**Task objective**.
Each line below must be set down exactly; omit any image you find.

Stored data entries
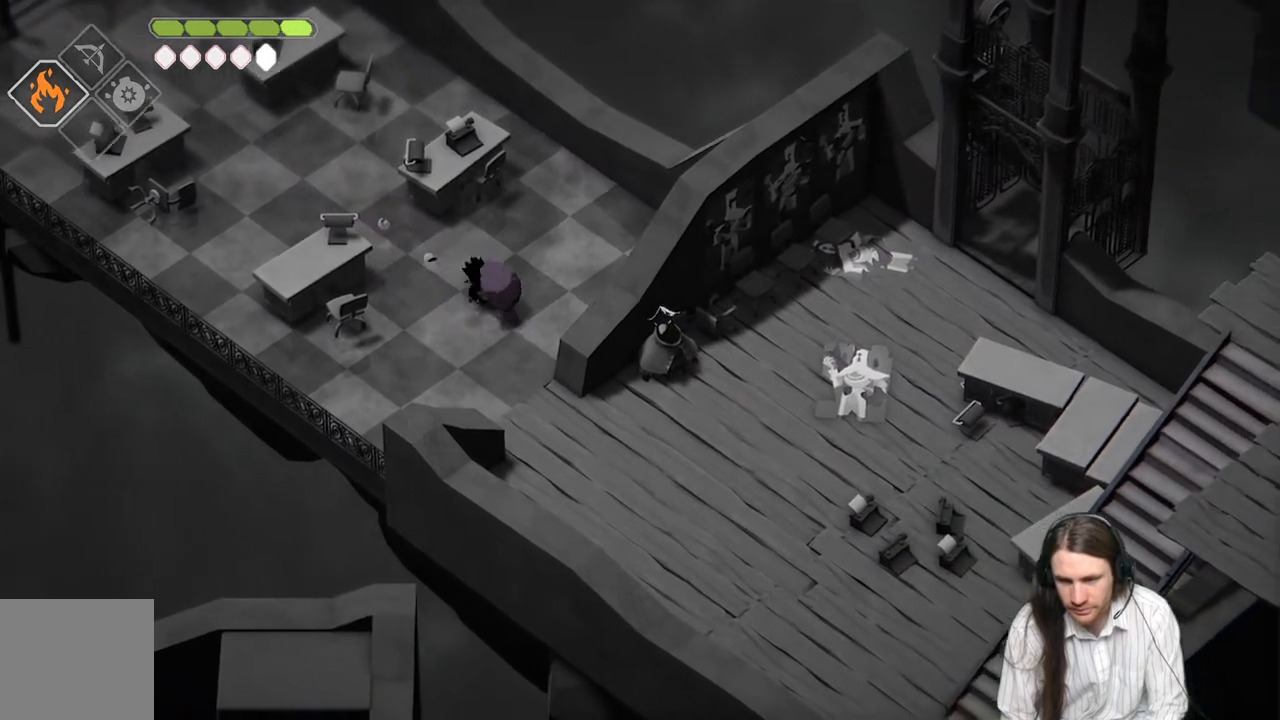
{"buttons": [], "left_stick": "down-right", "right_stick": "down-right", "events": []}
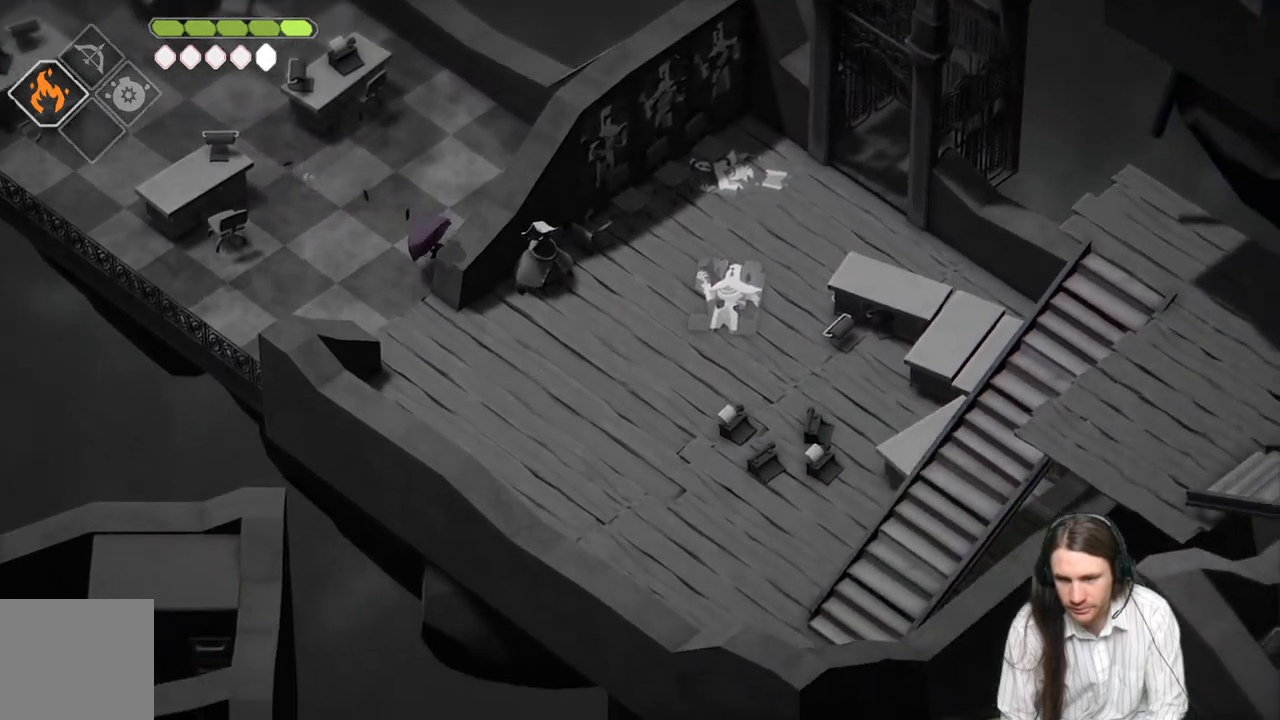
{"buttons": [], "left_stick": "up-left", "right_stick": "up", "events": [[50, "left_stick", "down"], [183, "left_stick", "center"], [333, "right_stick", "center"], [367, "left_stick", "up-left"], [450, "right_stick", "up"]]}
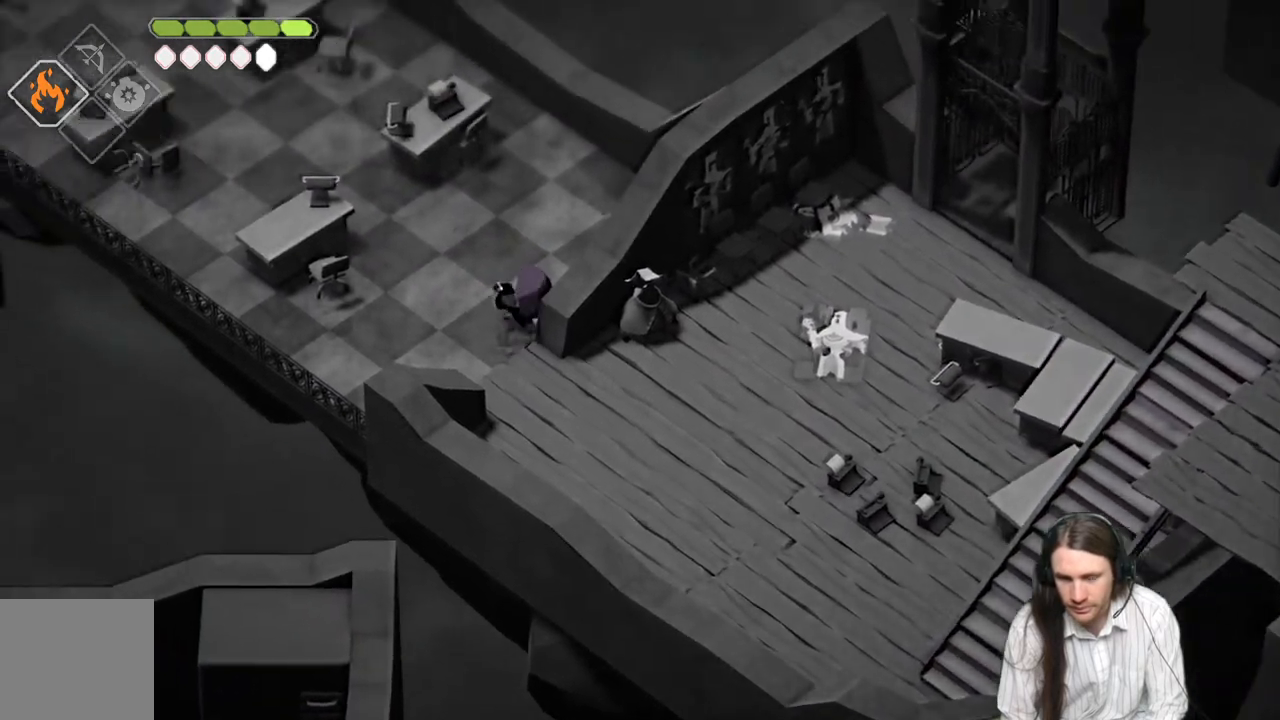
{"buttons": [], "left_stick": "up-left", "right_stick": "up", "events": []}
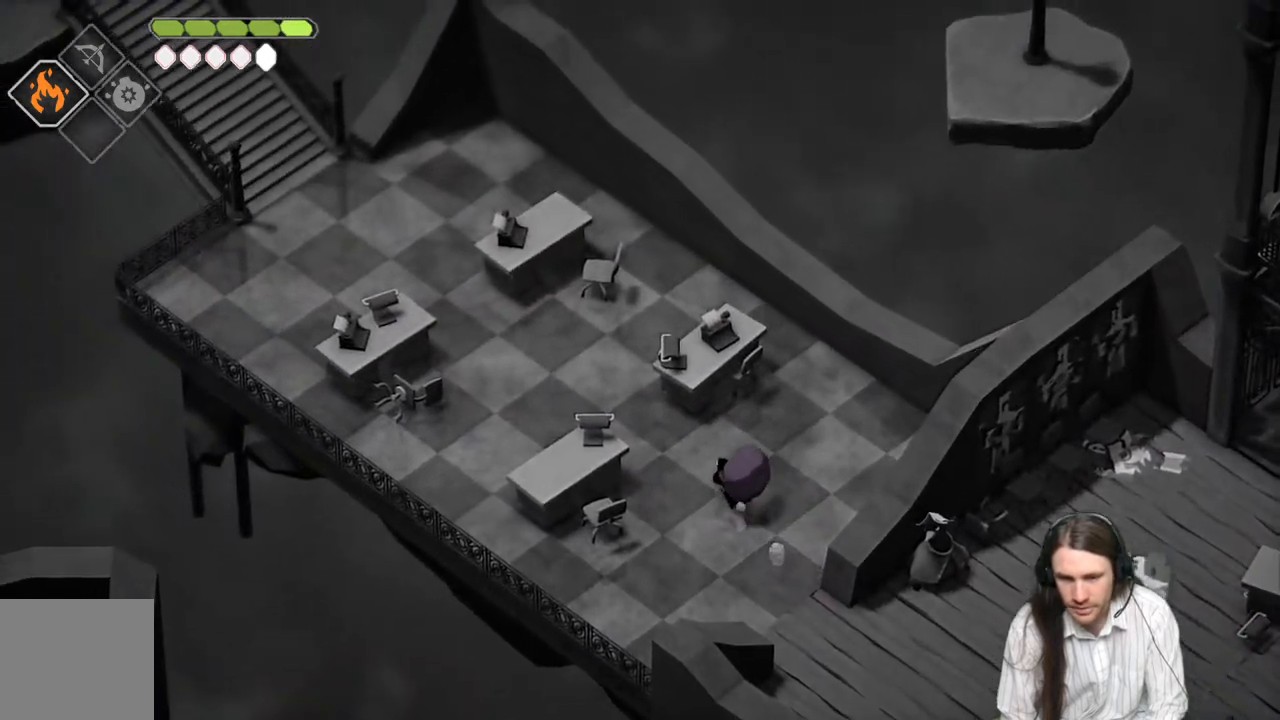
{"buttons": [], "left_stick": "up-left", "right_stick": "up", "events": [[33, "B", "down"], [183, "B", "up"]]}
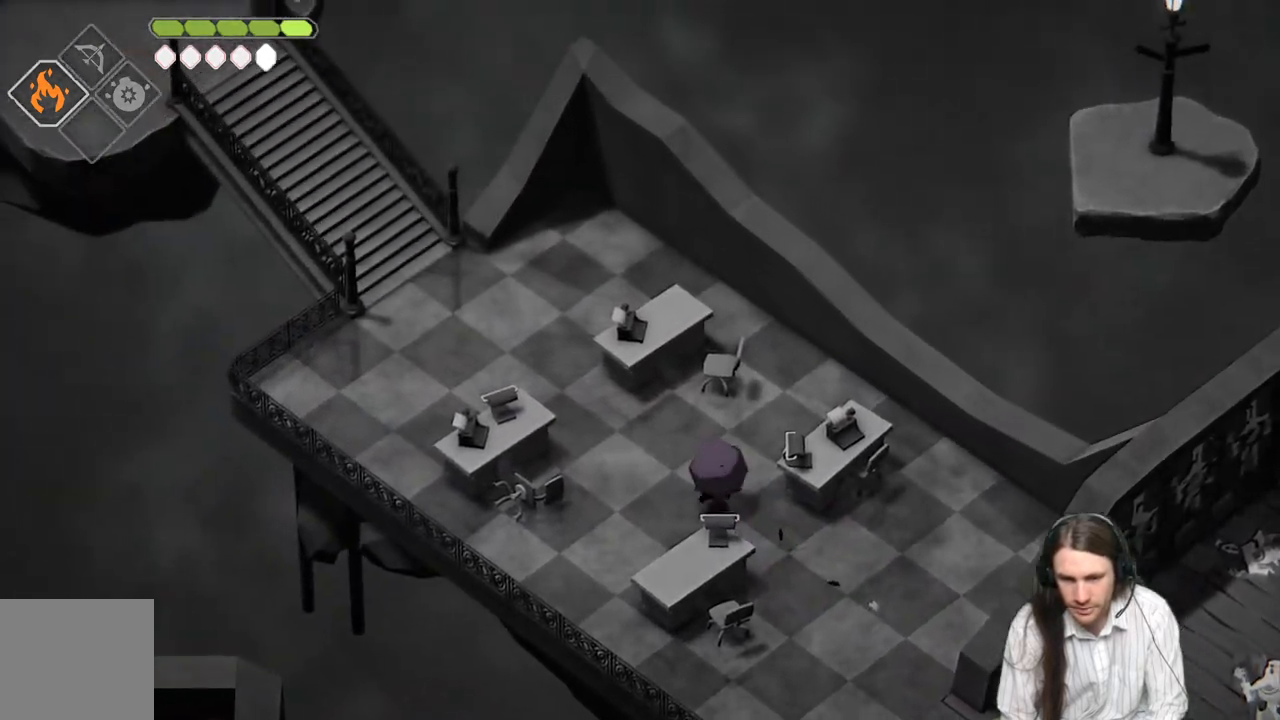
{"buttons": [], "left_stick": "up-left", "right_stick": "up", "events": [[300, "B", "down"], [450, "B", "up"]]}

**Written response**.
{"buttons": [], "left_stick": "down-right", "right_stick": "down-right", "events": []}
{"buttons": [], "left_stick": "up-left", "right_stick": "up", "events": [[50, "left_stick", "down"], [183, "left_stick", "center"], [333, "right_stick", "center"], [367, "left_stick", "up-left"], [450, "right_stick", "up"]]}
{"buttons": [], "left_stick": "up-left", "right_stick": "up", "events": []}
{"buttons": [], "left_stick": "up-left", "right_stick": "up", "events": [[33, "B", "down"], [183, "B", "up"]]}
{"buttons": [], "left_stick": "up-left", "right_stick": "up", "events": [[300, "B", "down"], [450, "B", "up"]]}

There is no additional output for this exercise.